⟨

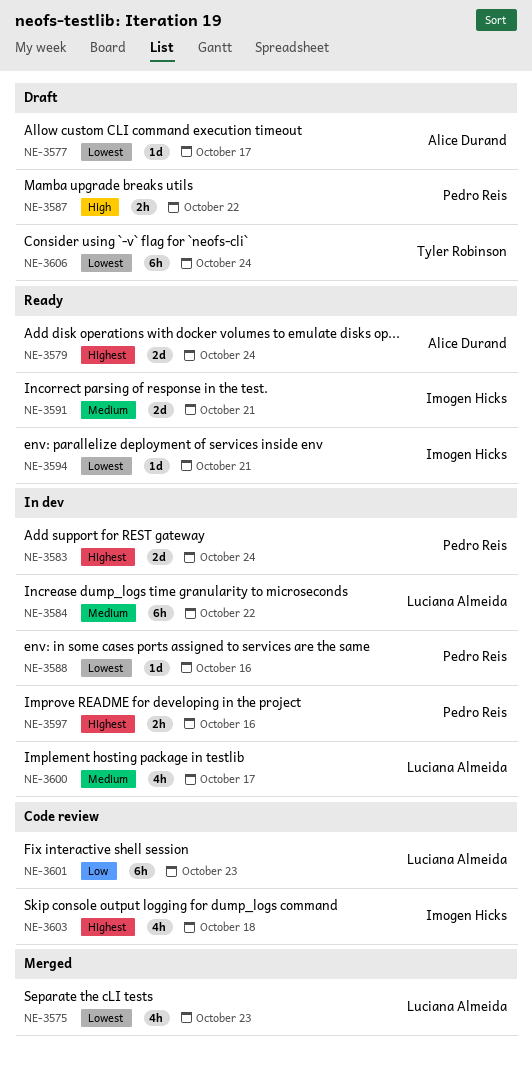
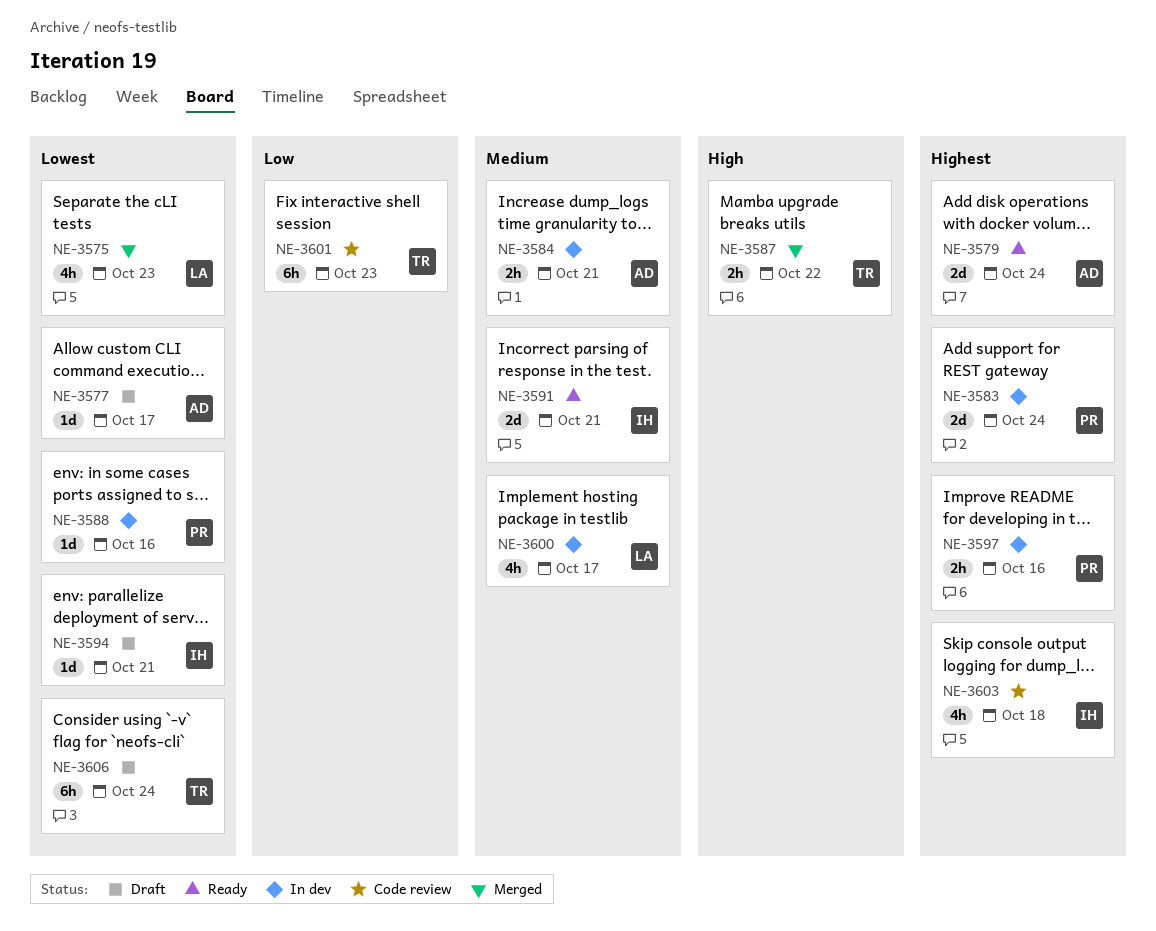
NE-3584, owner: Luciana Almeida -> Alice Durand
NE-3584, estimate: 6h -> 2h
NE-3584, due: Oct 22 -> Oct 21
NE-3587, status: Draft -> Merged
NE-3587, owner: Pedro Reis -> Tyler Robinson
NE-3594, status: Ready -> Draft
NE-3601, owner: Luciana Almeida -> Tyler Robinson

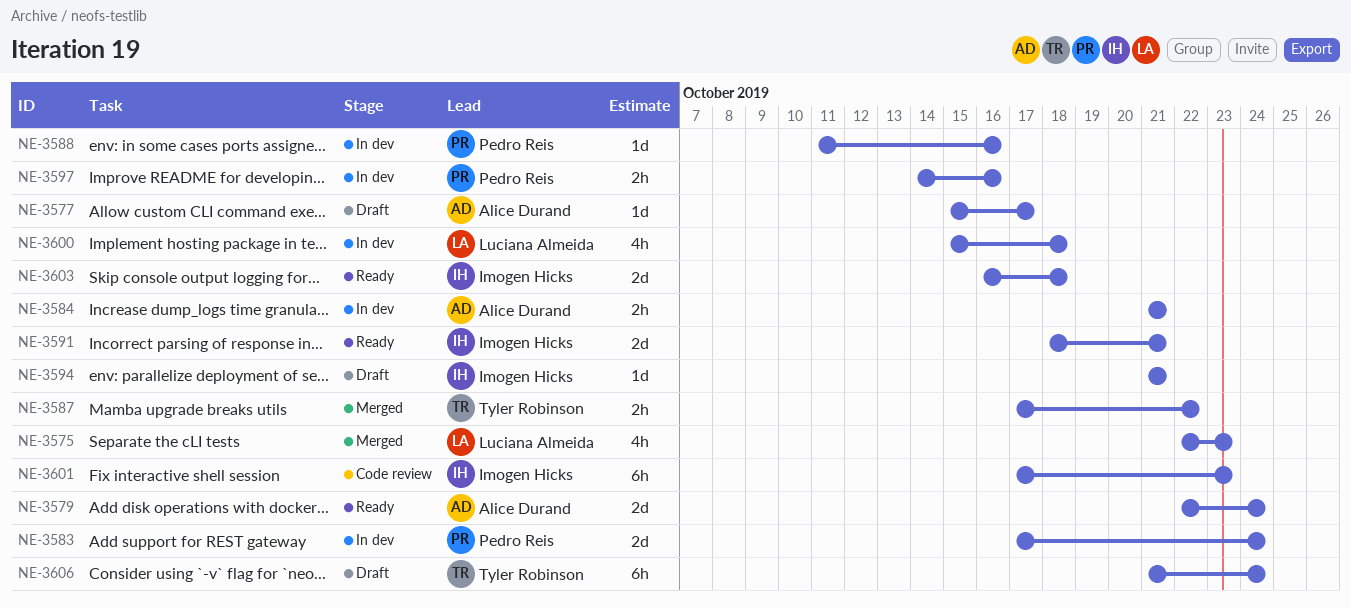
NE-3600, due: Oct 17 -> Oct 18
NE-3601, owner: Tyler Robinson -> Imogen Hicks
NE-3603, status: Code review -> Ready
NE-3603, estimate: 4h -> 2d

⟩

Quote exactly the lines from the line that contains "NE-3587, owner: Pedro Reis -> Tyler Robinson" through the last line of the listing, please, leaving out all pictures.

* OUTPUT OF THE EXERCISE
NE-3587, owner: Pedro Reis -> Tyler Robinson
NE-3594, status: Ready -> Draft
NE-3601, owner: Luciana Almeida -> Tyler Robinson

NE-3600, due: Oct 17 -> Oct 18
NE-3601, owner: Tyler Robinson -> Imogen Hicks
NE-3603, status: Code review -> Ready
NE-3603, estimate: 4h -> 2d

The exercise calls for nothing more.